Qui se propulsa vers l’avant, avalant d’un seul saut la distance qui les séparait… et que Nathan trancha l’air devant lui… disparaissant totalement, à la grand surprise des spectateurs, d’Hugues, mais surtout de lui-même. Ayant vu Solitaire faire la même chose quelques jours auparavant, il avait plus au moins tout misé sur ce coup.

Il se retrouva ainsi derrière sa proie, prêt à lui enfoncer Crépuscule entre les deux omoplates.

Sauf que Hugues n’était déjà plus là.

D’un seul geste, le colosse avait bondi hors de portée et s’était repositionné face à Nathan. De nouveau stables sur ses appuis et prêt à refaire la même manœuvre si ce sale gosse venait à retenter un coup similaire.

Genoux fléchis. Coudes pliés. Dague serrée dans la paume de sa main droite.

Droitier contre droitier.

Ce mioche a bien failli réussir à me déstabiliser. Moi. Il va me payer cet affront. Et pas plus tard que tout de suite.

Hugues ne se permit pas de ressasser trop longtemps sa surprise. La clé d’une victoire ne repose pas tant dans l’esprit que dans la capacité à prendre des décisions rapides et à les mettre en pratique. Le petit ne ferait pas le poids face à lui au corps à corps et il le savait très bien. Il avait d’ailleurs entendu ce satané Manoé, qui aurait plutôt dû le soutenir lui, son ami, glisser à ce Nathan un ou deux conseils. À croire qu’il voulait sa mort…

Fichu Manoé. T’en donnerais moi des conseils pour faire tuer tes amis…

Flexion de jambes. Prise d’impulsion. Bond en avant. Ainsi Hugues se retrouva sur Nathan.

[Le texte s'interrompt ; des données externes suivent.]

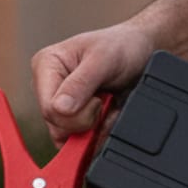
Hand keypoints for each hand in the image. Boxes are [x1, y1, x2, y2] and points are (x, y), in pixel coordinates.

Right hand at [31, 23, 153, 144]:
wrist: (142, 52)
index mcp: (46, 65)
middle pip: (57, 126)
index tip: (98, 100)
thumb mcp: (104, 59)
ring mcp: (60, 105)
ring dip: (95, 129)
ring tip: (107, 106)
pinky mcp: (72, 118)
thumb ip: (81, 83)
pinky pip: (80, 142)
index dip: (76, 114)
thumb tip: (59, 108)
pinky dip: (99, 134)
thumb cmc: (123, 46)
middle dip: (86, 122)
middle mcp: (48, 87)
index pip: (48, 109)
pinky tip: (107, 115)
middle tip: (104, 102)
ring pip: (68, 138)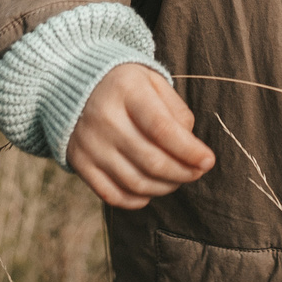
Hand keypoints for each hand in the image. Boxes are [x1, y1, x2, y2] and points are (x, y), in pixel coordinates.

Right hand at [65, 64, 214, 208]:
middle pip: (152, 160)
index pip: (162, 129)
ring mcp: (89, 144)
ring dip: (165, 187)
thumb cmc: (127, 86)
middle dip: (183, 172)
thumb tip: (191, 148)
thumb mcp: (154, 82)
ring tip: (177, 178)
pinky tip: (151, 189)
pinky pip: (112, 195)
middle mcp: (104, 118)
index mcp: (127, 90)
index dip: (189, 150)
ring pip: (136, 182)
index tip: (208, 161)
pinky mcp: (79, 163)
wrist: (73, 84)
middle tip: (197, 171)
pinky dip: (137, 199)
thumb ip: (177, 111)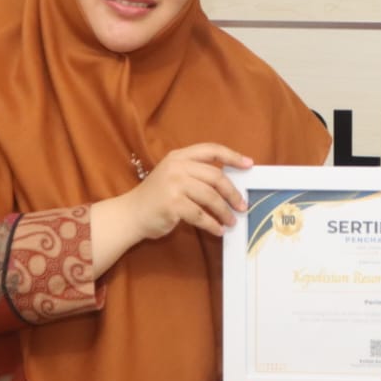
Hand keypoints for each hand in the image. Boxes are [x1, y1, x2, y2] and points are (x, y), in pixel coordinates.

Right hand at [122, 143, 252, 240]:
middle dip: (233, 193)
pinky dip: (212, 224)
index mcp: (179, 156)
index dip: (233, 156)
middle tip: (243, 205)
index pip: (211, 150)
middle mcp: (177, 167)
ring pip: (210, 197)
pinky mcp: (172, 204)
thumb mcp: (174, 176)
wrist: (131, 214)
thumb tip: (231, 184)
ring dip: (224, 212)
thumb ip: (197, 174)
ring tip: (232, 222)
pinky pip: (200, 215)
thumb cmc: (157, 197)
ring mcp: (173, 184)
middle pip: (216, 176)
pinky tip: (218, 230)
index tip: (249, 164)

Les lames s’entrechoquèrent. Une fois, deux fois, trois fois.

L’étudiant, pourtant bon escrimeur, peinait à repousser chaque assaut, n’ayant clairement pas la même force que son opposant.

Quatre fois, cinq fois, six fois.

Une échappatoire. Vite !

Maintenant ! Hugues est persuadé qu’il a l’avantage. Il est temps de faire une nouvelle tentative.

Pas vers l’arrière. Esquive vers la gauche.

Tout se déroula en une fraction de seconde. Hugues suivit l’esquive, tenta une feinte vers l’avant afin de planter sa dague au-dessus du diaphragme, mais il rata son coup.

Nathan venait de déchirer l’air.

Disparaissant une seconde fois.

Crépuscule faucha l’air juste au-dessus de la nuque d’Hugues et… rencontra finalement sa main gauche. Il était trop tard pour répliquer avec sa propre dague. Le colosse avait alors pris une décision improbable, avait esquivé vers la droite puis saisi la dague tandis qu’elle était encore en plein mouvement vers l’avant, plongeant vers le sol et déséquilibrant son propriétaire.

« Cela suffit. »

Le combat se termina sur ces deux mots. Hugues en avait assez vu. Il ouvrit sa main ensanglantée et tendit l’arme légendaire au jeune qui avait eu suffisamment de courage pour lui tenir tête.

« Tu te bats pas mal, gamin. On pourra peut-être tirer quelque chose de toi. »

Un sourire se dessina sur les lèvres de Manoé.

Je ne le connais finalement pas si mal. Une vraie brute de fonderie... mais ce n’est décidément pas un meurtrier.